Good night, Ginger…

Ginger is dead. Ginger died just before bedtime. We were devastated. Our children, they wailed and they wailed and they wailed, they would not be consoled. Our household poured ashes on herself and everywhere was cold as warmth fled in hot pursuit of Ginger’s beautiful spirit. We called our friends to come help us with yet another rite of passage. Our friends rushed by in the night to comfort us and to take the children away from our house, the pantheon of death. Heartbroken, our children piled into our friends’ minivan, the one with the DVD player mounted on its ceiling. Grief brings so much sadness out of children and they lean on creature comforts for succor.  Our son took his teddy bear, our other son took his PlayStation videogame, our daughter took her laptop and our other daughter took her pretty dresses to go play house over at our friends’ house. Our friends waved us goodbye and they said, don’t worry, the children will be alright, tomorrow they will have fun, they will go to the mall and they will go to the playground that comforts sad children. And the children’s smiles strolled past tear-stained cheeks; this is one promise that will be kept. And my wife and I, we stayed behind to prepare Ginger for the final journey. Children should never participate in the rituals of death.
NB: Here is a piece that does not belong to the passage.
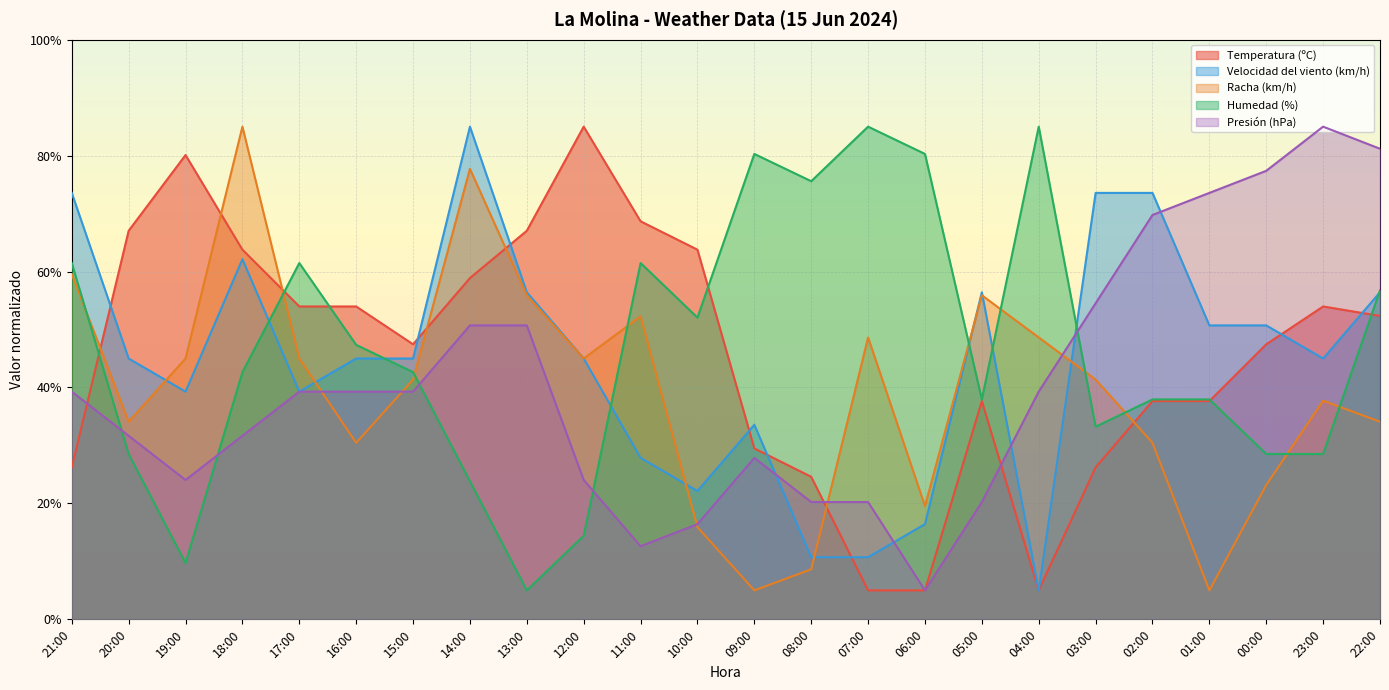

List the series in order of their peak value, highest first.

Temperatura (ºC), Velocidad del viento (km/h), Racha (km/h), Humedad (%), Presión (hPa)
It is not nice. And it is taboo.

 Ginger is dead. Ginger looked nice in death, finally at peace from a restless, restless world. My wife and I, we slept the sleep of travelers carrying a ship of problems on our teeny chests. Come dawn, I slipped out of sleep and my lover’s arms and stepped out of the house to wait for the pall bearers. They will come for Ginger and I can only watch the beginning of the journey. I will not go with Ginger. We live in America but we are Nigerians and our customs die hard. Elders don’t go to the burial ground. The pall bearers will come for Ginger and I shall go back inside to my lover and the rest of our life’s challenges. Life goes on. The rumble of the truck’s engine announces the coming of the pall bearers, dispatch riders of the final journey. The truck rumbles to a stop at our house and wordlessly, two pall bearers step out, two princes of the age group that buries people and their garbage. They say not a word to me and as silently as they come they leave with Ginger. The darkness swallows my sighs. I have seen many deaths. I have seen many births. Been there, done that. But this one hurts because our children hurt. The seasons change and the seasons change and after a while you get used to the changing of the seasons. Been there, done that. But this one hurts because our children hurt. I step back in the house and I think I need a stiff drink but it is just dawn, who drinks in America at dawn? I shall miss Ginger. But old men don’t think about these things. What if your emotions betray your hurt and you cry who will pay the fines to greedy elders? I can’t afford a fine; hell, I haven’t paid my mortgage this month.

Ginger is dead. I step into our bedroom. My life’s companion is sitting up waiting for me. She is not happy. She should be sad. And she is sad. Because Ginger is gone. She asks: Did the trash truck come already, I was asleep. Yes, I say. Did you take out the trash? Yes, I say. Yes, the trash truck came. Did they take Ginger? Yes, they took Ginger. Listen to me, she says, this is the last time those children will have pets in this house, do you hear me? We are Africans, we are not white people! I am tired of burying rats! Ginger was not a rat, I wail, grief overwhelming my judgment, Ginger was a gerbil! Same difference, she counters, Ginger was a rat! I am tired of burying pets, she moans, America is hard enough without pets, no more fish, no more rats, no more gerbils, no more hamsters! And the day you bring a dog into this house, that day you have chosen between me and an animal!

Ginger is dead. In the darkness, I hold on to my lover hoping for the sound of Ginger rolling his wheel in his cage once my lover’s rage stops rumbling. I need a drink but it is too early in America for a drink.

 

 

 

8 thoughts on “Good night, Ginger…”

  1. Gerbil! I even thought it was a proper dog! You don become proper Oyinbo man. What would they do with such a thing in your village? Roast it! Sorry, anyway. You didn’t say how many years the thing lived

  2. I can relate with your loss and the grieving over a pet! They actually become a family member at the end and their death hurts. But I thought ginger was a cat or a rat.

  3. Present grief. So present I touched it. That was sad.

    “Ginger was not a
    rat, I wail, grief overwhelming
    my judgment, Ginger was a gerbil!”